━━ ENTRIES SHOWN

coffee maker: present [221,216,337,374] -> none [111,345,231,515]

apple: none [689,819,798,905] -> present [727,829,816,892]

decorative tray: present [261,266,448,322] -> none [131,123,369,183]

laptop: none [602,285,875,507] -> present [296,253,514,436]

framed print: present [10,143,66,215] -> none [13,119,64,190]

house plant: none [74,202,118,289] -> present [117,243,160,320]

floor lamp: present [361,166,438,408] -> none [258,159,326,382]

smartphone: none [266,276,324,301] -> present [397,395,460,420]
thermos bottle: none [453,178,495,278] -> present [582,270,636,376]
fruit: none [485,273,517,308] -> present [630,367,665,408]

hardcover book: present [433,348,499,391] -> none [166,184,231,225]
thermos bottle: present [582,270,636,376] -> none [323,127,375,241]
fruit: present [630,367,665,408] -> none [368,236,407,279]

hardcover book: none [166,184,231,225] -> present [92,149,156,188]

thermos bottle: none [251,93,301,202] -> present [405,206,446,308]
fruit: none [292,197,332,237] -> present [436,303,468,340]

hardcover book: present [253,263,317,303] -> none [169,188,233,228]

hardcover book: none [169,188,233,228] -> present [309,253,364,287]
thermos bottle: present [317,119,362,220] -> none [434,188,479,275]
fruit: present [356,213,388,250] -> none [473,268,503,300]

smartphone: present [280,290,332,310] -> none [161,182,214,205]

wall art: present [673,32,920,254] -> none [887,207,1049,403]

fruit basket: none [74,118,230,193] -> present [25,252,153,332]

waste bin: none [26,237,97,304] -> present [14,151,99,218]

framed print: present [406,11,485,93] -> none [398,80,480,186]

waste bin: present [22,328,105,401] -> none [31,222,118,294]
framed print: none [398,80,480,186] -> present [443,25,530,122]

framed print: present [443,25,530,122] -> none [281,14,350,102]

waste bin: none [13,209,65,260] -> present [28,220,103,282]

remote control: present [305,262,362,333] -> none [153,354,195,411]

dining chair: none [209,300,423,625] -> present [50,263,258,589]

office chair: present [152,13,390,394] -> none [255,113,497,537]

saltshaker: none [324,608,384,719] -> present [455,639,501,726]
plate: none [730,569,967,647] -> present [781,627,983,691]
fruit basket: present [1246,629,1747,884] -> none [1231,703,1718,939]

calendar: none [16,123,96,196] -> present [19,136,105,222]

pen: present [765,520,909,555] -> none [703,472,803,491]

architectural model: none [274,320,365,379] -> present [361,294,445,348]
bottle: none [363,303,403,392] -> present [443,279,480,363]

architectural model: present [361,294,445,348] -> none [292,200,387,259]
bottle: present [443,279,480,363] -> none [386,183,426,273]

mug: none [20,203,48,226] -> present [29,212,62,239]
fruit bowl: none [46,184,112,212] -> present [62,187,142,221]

━━━━

*WHAT TO PRODUCE:* Output every record exactly as written, with nothing dropped.

*ANSWER SPACE:*
coffee maker: present [221,216,337,374] -> none [111,345,231,515]

apple: none [689,819,798,905] -> present [727,829,816,892]

decorative tray: present [261,266,448,322] -> none [131,123,369,183]

laptop: none [602,285,875,507] -> present [296,253,514,436]

framed print: present [10,143,66,215] -> none [13,119,64,190]

house plant: none [74,202,118,289] -> present [117,243,160,320]

floor lamp: present [361,166,438,408] -> none [258,159,326,382]

smartphone: none [266,276,324,301] -> present [397,395,460,420]
thermos bottle: none [453,178,495,278] -> present [582,270,636,376]
fruit: none [485,273,517,308] -> present [630,367,665,408]

hardcover book: present [433,348,499,391] -> none [166,184,231,225]
thermos bottle: present [582,270,636,376] -> none [323,127,375,241]
fruit: present [630,367,665,408] -> none [368,236,407,279]

hardcover book: none [166,184,231,225] -> present [92,149,156,188]

thermos bottle: none [251,93,301,202] -> present [405,206,446,308]
fruit: none [292,197,332,237] -> present [436,303,468,340]

hardcover book: present [253,263,317,303] -> none [169,188,233,228]

hardcover book: none [169,188,233,228] -> present [309,253,364,287]
thermos bottle: present [317,119,362,220] -> none [434,188,479,275]
fruit: present [356,213,388,250] -> none [473,268,503,300]

smartphone: present [280,290,332,310] -> none [161,182,214,205]

wall art: present [673,32,920,254] -> none [887,207,1049,403]

fruit basket: none [74,118,230,193] -> present [25,252,153,332]

waste bin: none [26,237,97,304] -> present [14,151,99,218]

framed print: present [406,11,485,93] -> none [398,80,480,186]

waste bin: present [22,328,105,401] -> none [31,222,118,294]
framed print: none [398,80,480,186] -> present [443,25,530,122]

framed print: present [443,25,530,122] -> none [281,14,350,102]

waste bin: none [13,209,65,260] -> present [28,220,103,282]

remote control: present [305,262,362,333] -> none [153,354,195,411]

dining chair: none [209,300,423,625] -> present [50,263,258,589]

office chair: present [152,13,390,394] -> none [255,113,497,537]

saltshaker: none [324,608,384,719] -> present [455,639,501,726]
plate: none [730,569,967,647] -> present [781,627,983,691]
fruit basket: present [1246,629,1747,884] -> none [1231,703,1718,939]

calendar: none [16,123,96,196] -> present [19,136,105,222]

pen: present [765,520,909,555] -> none [703,472,803,491]

architectural model: none [274,320,365,379] -> present [361,294,445,348]
bottle: none [363,303,403,392] -> present [443,279,480,363]

architectural model: present [361,294,445,348] -> none [292,200,387,259]
bottle: present [443,279,480,363] -> none [386,183,426,273]

mug: none [20,203,48,226] -> present [29,212,62,239]
fruit bowl: none [46,184,112,212] -> present [62,187,142,221]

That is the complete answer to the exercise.